20 Jahre Quadrilaterales Netzwerk: Wie vier Regionen Europas Grenzen überwinden
Franz-Peter Schacht20 Jahre Quadrilaterales Netzwerk: Wie vier Regionen Europas Grenzen überwinden
Das Quadrilaterale Netzwerk feiert in diesem Jahr sein 20-jähriges Bestehen. Die Partnerschaft, die am 21. Mai 2003 in Mainz gegründet wurde, verbindet Rheinland-Pfalz, Burgund, die Woiwodschaft Oppeln und Mittelböhmen. Hochrangige Vertreter haben sich in Dijon und Besançon versammelt, um diesen Meilenstein zu würdigen.

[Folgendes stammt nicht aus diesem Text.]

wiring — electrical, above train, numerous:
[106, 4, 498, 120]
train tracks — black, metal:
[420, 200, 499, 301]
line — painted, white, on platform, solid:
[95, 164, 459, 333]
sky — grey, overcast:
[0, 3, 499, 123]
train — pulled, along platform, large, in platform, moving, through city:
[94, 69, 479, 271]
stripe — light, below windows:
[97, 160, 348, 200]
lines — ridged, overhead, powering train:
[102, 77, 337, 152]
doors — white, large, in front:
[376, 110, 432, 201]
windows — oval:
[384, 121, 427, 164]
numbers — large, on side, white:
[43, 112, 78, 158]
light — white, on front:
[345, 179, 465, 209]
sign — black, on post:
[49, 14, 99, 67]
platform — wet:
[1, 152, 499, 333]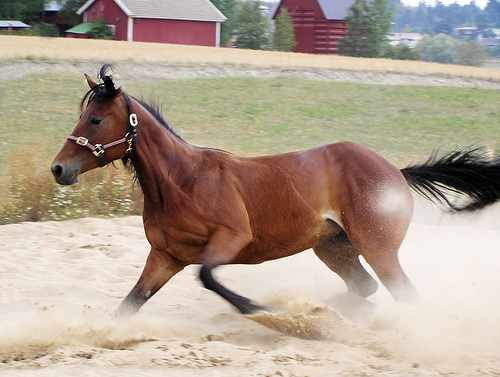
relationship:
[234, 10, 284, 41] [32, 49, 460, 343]
shrubery behind horse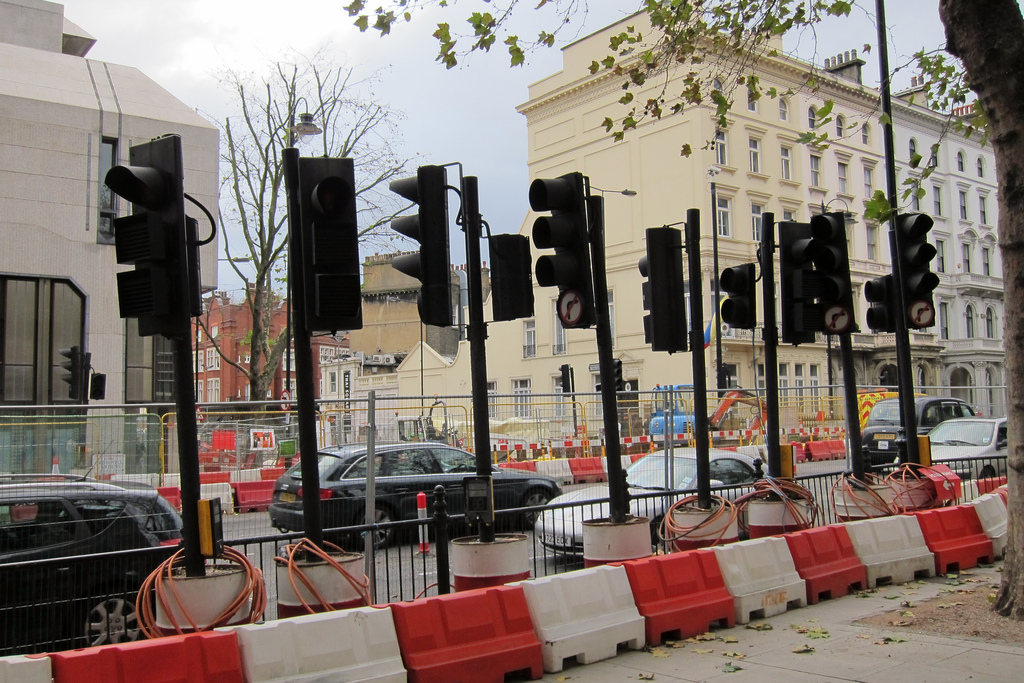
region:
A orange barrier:
[394, 581, 541, 668]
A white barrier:
[514, 560, 642, 658]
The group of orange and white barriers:
[69, 487, 1014, 628]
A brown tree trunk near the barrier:
[927, 14, 1022, 615]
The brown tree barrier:
[922, 1, 1020, 611]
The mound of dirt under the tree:
[862, 560, 1019, 644]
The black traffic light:
[75, 117, 231, 349]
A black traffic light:
[262, 140, 384, 336]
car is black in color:
[265, 423, 576, 545]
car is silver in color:
[527, 434, 762, 551]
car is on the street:
[276, 434, 542, 533]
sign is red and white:
[555, 289, 597, 337]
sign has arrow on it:
[548, 288, 584, 324]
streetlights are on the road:
[87, 140, 189, 330]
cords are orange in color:
[282, 531, 381, 614]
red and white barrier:
[388, 534, 1012, 653]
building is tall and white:
[529, 30, 1021, 433]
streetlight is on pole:
[260, 63, 334, 139]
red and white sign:
[537, 283, 596, 335]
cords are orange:
[135, 533, 271, 638]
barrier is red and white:
[265, 492, 983, 614]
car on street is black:
[243, 428, 563, 524]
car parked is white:
[512, 432, 787, 540]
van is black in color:
[857, 379, 991, 466]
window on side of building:
[12, 226, 112, 496]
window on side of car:
[366, 441, 442, 479]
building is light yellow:
[503, 42, 1013, 432]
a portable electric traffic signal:
[99, 134, 204, 337]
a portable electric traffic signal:
[289, 156, 363, 333]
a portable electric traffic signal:
[387, 162, 451, 325]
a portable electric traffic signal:
[528, 168, 585, 290]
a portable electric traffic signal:
[634, 223, 685, 351]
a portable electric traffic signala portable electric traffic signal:
[776, 216, 821, 346]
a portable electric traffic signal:
[807, 210, 852, 299]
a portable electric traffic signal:
[893, 209, 939, 301]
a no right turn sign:
[904, 295, 937, 330]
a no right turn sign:
[554, 289, 586, 327]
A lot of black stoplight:
[34, 192, 943, 379]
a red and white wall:
[367, 532, 839, 681]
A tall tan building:
[563, 46, 791, 518]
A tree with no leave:
[186, 46, 370, 568]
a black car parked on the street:
[240, 388, 572, 629]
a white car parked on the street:
[498, 442, 774, 655]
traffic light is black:
[101, 134, 210, 576]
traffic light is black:
[281, 146, 366, 561]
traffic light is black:
[390, 161, 538, 539]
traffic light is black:
[528, 167, 633, 521]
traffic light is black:
[640, 210, 714, 510]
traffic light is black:
[716, 212, 827, 483]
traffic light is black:
[813, 214, 873, 496]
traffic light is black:
[862, 212, 940, 477]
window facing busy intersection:
[747, 136, 758, 173]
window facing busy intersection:
[776, 144, 791, 181]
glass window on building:
[712, 110, 728, 171]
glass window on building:
[714, 185, 731, 236]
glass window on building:
[746, 87, 760, 110]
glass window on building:
[744, 129, 763, 178]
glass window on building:
[779, 90, 790, 120]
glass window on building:
[809, 151, 823, 189]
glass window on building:
[775, 366, 791, 404]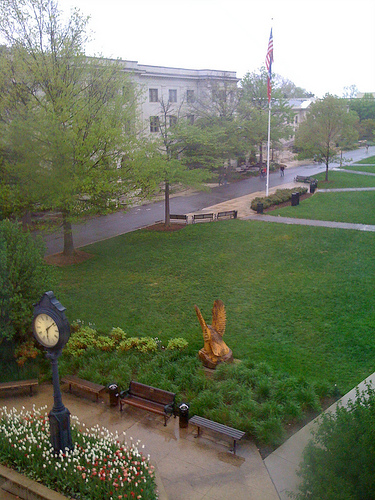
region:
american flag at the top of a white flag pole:
[262, 13, 274, 195]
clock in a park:
[28, 283, 73, 452]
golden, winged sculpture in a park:
[186, 297, 236, 365]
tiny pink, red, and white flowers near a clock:
[2, 403, 156, 496]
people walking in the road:
[215, 161, 290, 189]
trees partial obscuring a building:
[0, 41, 237, 201]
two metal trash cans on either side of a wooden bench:
[107, 376, 189, 436]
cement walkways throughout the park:
[250, 152, 372, 498]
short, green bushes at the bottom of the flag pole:
[249, 184, 307, 210]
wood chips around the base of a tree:
[41, 242, 97, 269]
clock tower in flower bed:
[10, 281, 133, 495]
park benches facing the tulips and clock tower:
[0, 284, 252, 491]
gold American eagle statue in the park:
[160, 289, 271, 389]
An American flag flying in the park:
[254, 11, 292, 211]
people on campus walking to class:
[210, 157, 296, 190]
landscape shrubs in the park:
[74, 317, 311, 409]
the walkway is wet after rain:
[83, 401, 273, 498]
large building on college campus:
[15, 37, 263, 202]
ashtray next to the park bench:
[103, 377, 181, 438]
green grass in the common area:
[95, 230, 373, 333]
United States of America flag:
[265, 12, 278, 66]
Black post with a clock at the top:
[28, 286, 84, 453]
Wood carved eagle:
[191, 292, 236, 380]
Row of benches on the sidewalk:
[175, 210, 241, 225]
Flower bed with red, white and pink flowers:
[76, 430, 151, 495]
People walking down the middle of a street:
[246, 160, 295, 181]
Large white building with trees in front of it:
[89, 54, 234, 189]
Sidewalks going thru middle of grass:
[338, 178, 372, 241]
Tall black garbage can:
[175, 398, 188, 433]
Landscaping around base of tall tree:
[50, 237, 100, 271]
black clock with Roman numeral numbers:
[25, 278, 83, 456]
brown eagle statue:
[186, 282, 240, 373]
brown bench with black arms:
[119, 370, 177, 427]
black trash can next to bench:
[176, 398, 190, 432]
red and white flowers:
[2, 405, 147, 496]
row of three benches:
[167, 207, 243, 224]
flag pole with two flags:
[264, 33, 276, 190]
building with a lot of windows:
[14, 48, 257, 164]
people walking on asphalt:
[257, 162, 288, 179]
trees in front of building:
[177, 87, 285, 176]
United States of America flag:
[249, 15, 280, 107]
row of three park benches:
[170, 207, 242, 224]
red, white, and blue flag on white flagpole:
[250, 15, 288, 200]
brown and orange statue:
[175, 298, 253, 369]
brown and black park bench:
[113, 373, 178, 420]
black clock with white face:
[18, 285, 85, 460]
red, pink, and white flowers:
[0, 407, 160, 489]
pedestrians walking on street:
[219, 164, 290, 179]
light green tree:
[2, 2, 171, 258]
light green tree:
[292, 92, 363, 186]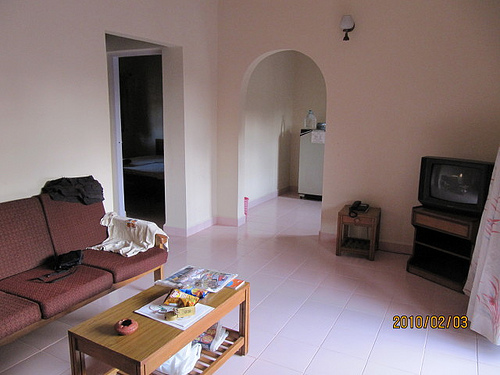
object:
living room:
[0, 0, 496, 373]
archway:
[237, 48, 328, 241]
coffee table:
[66, 264, 250, 375]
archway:
[237, 48, 329, 108]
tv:
[416, 155, 494, 219]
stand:
[405, 204, 479, 295]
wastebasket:
[243, 197, 248, 215]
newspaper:
[160, 265, 239, 293]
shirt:
[82, 211, 171, 257]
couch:
[0, 186, 168, 350]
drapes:
[462, 137, 500, 348]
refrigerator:
[298, 129, 327, 199]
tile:
[279, 279, 353, 326]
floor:
[0, 193, 500, 375]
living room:
[0, 0, 500, 375]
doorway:
[232, 49, 328, 241]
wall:
[0, 0, 214, 233]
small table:
[335, 205, 381, 261]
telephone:
[348, 199, 369, 218]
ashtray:
[114, 318, 139, 335]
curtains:
[462, 141, 500, 352]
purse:
[28, 249, 84, 284]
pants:
[41, 174, 106, 206]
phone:
[349, 200, 370, 218]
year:
[391, 314, 424, 331]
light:
[338, 13, 355, 42]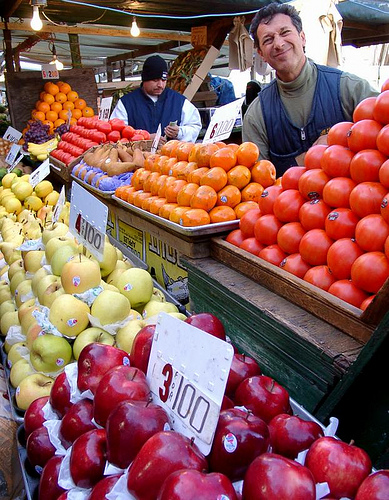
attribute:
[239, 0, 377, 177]
man — happy, working, smiling, middle-aged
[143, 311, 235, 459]
sign — white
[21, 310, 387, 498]
apples — shiny, red, stacked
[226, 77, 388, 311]
tomatoes — displayed, stacked, orange-red, piled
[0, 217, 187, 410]
apples — yellow, stacked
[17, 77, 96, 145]
oranges — stacked, priced, piled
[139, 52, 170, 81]
hat — black, knit, knitted, blue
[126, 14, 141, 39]
light bulb — hanging, bare, glowing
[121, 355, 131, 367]
sticker — oval, white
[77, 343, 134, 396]
apple — red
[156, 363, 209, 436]
writing — red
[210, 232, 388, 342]
case — brown, wooden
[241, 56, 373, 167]
shirt — grey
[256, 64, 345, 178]
vest — blue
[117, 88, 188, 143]
vest — blue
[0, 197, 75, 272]
pears — piled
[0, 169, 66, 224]
lemons — piled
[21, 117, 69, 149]
grapes — purple, stacked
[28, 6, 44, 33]
light bulb — hanging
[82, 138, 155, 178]
sweet potatoes — stacked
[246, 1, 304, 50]
hair — dark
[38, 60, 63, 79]
sign — small, white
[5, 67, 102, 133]
board — wooden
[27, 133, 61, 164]
bananas — yellow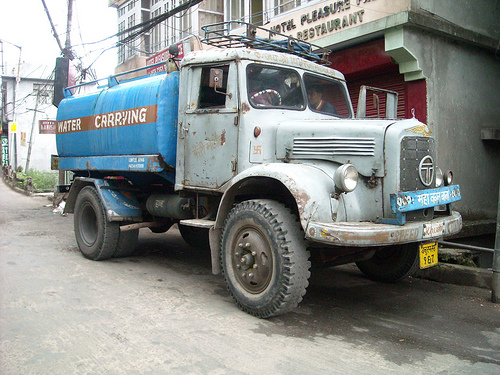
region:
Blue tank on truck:
[60, 71, 176, 178]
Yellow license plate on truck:
[420, 248, 445, 271]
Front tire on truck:
[221, 196, 314, 313]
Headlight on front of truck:
[336, 160, 360, 196]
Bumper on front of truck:
[317, 218, 464, 240]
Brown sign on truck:
[52, 106, 156, 131]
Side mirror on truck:
[207, 68, 236, 96]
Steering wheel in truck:
[254, 87, 287, 104]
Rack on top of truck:
[200, 18, 333, 69]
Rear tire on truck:
[69, 182, 134, 258]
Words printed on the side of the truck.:
[56, 109, 161, 131]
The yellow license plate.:
[415, 240, 442, 268]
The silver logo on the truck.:
[416, 151, 436, 187]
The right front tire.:
[218, 191, 308, 291]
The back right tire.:
[68, 186, 123, 259]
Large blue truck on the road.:
[27, 20, 473, 317]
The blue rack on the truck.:
[193, 13, 338, 67]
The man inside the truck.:
[307, 84, 332, 119]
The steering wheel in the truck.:
[249, 85, 283, 110]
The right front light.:
[335, 158, 371, 191]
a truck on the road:
[64, 47, 346, 367]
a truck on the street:
[40, 39, 382, 357]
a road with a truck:
[73, 49, 329, 316]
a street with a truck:
[103, 51, 385, 373]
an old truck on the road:
[30, 52, 382, 320]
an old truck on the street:
[29, 54, 483, 366]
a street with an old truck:
[55, 52, 400, 336]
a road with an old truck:
[87, 53, 419, 352]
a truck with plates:
[392, 171, 453, 285]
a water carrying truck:
[24, 54, 336, 281]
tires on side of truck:
[69, 170, 308, 324]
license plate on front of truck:
[412, 232, 443, 271]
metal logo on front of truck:
[412, 147, 437, 186]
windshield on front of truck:
[245, 59, 359, 121]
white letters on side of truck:
[54, 107, 154, 135]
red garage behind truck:
[333, 52, 423, 119]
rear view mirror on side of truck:
[201, 61, 234, 102]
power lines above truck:
[53, 2, 194, 89]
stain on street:
[251, 290, 498, 367]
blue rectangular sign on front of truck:
[385, 182, 466, 218]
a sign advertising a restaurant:
[247, 0, 409, 45]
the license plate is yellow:
[411, 236, 443, 271]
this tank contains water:
[43, 60, 184, 190]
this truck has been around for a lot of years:
[48, 18, 468, 319]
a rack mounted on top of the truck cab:
[189, 14, 338, 66]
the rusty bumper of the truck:
[305, 205, 469, 251]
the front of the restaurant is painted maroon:
[296, 36, 428, 128]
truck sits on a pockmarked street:
[2, 194, 376, 369]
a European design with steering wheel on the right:
[176, 43, 353, 133]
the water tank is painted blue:
[48, 54, 180, 183]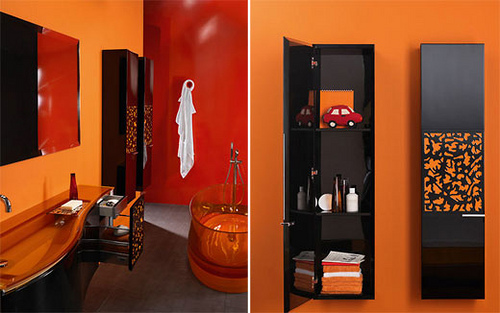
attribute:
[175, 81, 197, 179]
towel — white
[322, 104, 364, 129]
toy — red, small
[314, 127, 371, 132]
shelf — black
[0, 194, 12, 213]
faucet — chrome, silver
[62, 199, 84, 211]
soap — white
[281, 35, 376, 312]
cabinet — black, open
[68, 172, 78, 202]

Das Netzwerk entstand mit dem Ziel, die Zusammenarbeit zwischen west- und osteuropäischen Regionen zu fördern. Die Gründungsmitglieder wollten durch konkrete Projekte und lokale Initiativen Gräben überwinden. Die Regionalbüros in Mainz und Dijon haben diese Verbindungen seither weiter gestärkt.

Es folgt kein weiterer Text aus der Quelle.